Even as Mr. Tabafunda took other jobs as a welder and cannery worker, he taught his kids to live off the land. When times were tough they dug clams or went crabbing, but farming was foremost.

The kids worked alongside their father, picking berries and learning his tricks, but some they didn't catch on to until later — for instance, all the times Mr. Tabafunda had them climb aboard his tractor to provide the extra weight needed to plow stubborn fields.

But as the kids got older and found their own callings, the farm paid the price. When Mr. Tabafunda suffered a stroke at age 80, he finally had to let the work go.

Son Gene Tabafunda tried to take over after that but found the work too difficult to manage with his own job as a crane operator.

"I've always known it to be hard, but I don't know how he did it," he says. "Even his compadres who immigrated here with him all had big 10-acre fields, and they did it on their own. You've got to have the time and the dedication. They had it in their hearts."

And Mr. Tabafunda pulled it off while working the swing shift as a shipyard welder.

"He'd get home at one in the morning, sleep until five, work the fields until 11, take a nap and then leave again at two for work," Gene Tabafunda says. "That was a routine every day. He lived a really hard, tough life."

Marcie Tabafunda says her father's hard work was focused on one thing: providing for his family here and abroad. When he did allow himself free time, she says, it was weekend bingo and dancing that gave him the most joy. At weddings or Filipino community center gatherings, her father was always first to hit the dance floor.

"He taught us all to dance, all six of us girls," Marcie Tabafunda says. "We used to watch Lawrence Welk, and we all had to do the polka. I remember standing on his feet and following him around dancing."

Though largely untended, his farmland remains, overrun with wild rabbits and deer that devour what's left of the strawberry leaves. Still, Randy Tabafunda imagines a day when he and his brothers will bring it back to life.

On summer days, he says, they'd step outside and look out at the fertile fields, and Mr. Tabafunda would remind his children that there'd be a day when they'd have to tend it in his absence.

"I'll think of him every day when I step outside the door here," Randy Tabafunda says. "This was his land. He really had it going on here for a while."

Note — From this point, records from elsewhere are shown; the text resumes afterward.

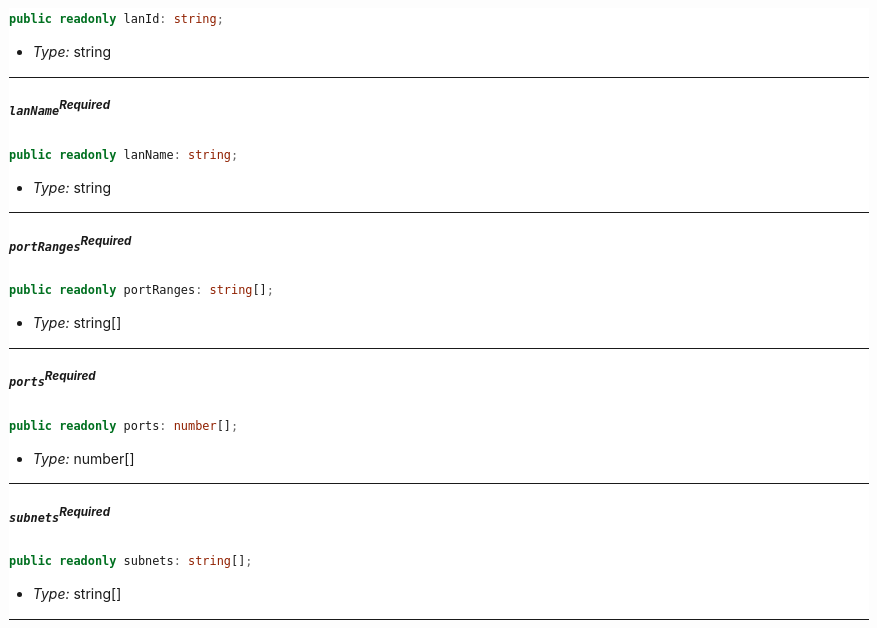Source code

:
 ```typescript
public readonly lanId: string;
```

- *Type:* string

---

##### `lanName`<sup>Required</sup> <a name="lanName" id="@cdktf/provider-cloudflare.dataCloudflareMagicTransitSiteAcls.DataCloudflareMagicTransitSiteAclsResultLan2OutputReference.property.lanName"></a>

```typescript
public readonly lanName: string;
```

- *Type:* string

---

##### `portRanges`<sup>Required</sup> <a name="portRanges" id="@cdktf/provider-cloudflare.dataCloudflareMagicTransitSiteAcls.DataCloudflareMagicTransitSiteAclsResultLan2OutputReference.property.portRanges"></a>

```typescript
public readonly portRanges: string[];
```

- *Type:* string[]

---

##### `ports`<sup>Required</sup> <a name="ports" id="@cdktf/provider-cloudflare.dataCloudflareMagicTransitSiteAcls.DataCloudflareMagicTransitSiteAclsResultLan2OutputReference.property.ports"></a>

```typescript
public readonly ports: number[];
```

- *Type:* number[]

---

##### `subnets`<sup>Required</sup> <a name="subnets" id="@cdktf/provider-cloudflare.dataCloudflareMagicTransitSiteAcls.DataCloudflareMagicTransitSiteAclsResultLan2OutputReference.property.subnets"></a>

```typescript
public readonly subnets: string[];
```

- *Type:* string[]

---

Mr. Tabafunda is also survived by son Florentino (Sonny) of Bainbridge Island; and daughters Patricia Flores and Barbara Schaeffer of Suquamish, Kitsap County; Carmen Voorhees of Poulsbo; Bernice Williams of Seattle; and Elina Tabafunda-Tageant of Canada; and 29 grandchildren and 26 great-grandchildren.

Rosary will be said at 7 p.m. tomorrow with services at 9:30 a.m. Wednesday at St. Cecelia Catholic Church, 1310 Madison Ave. N., Bainbridge Island.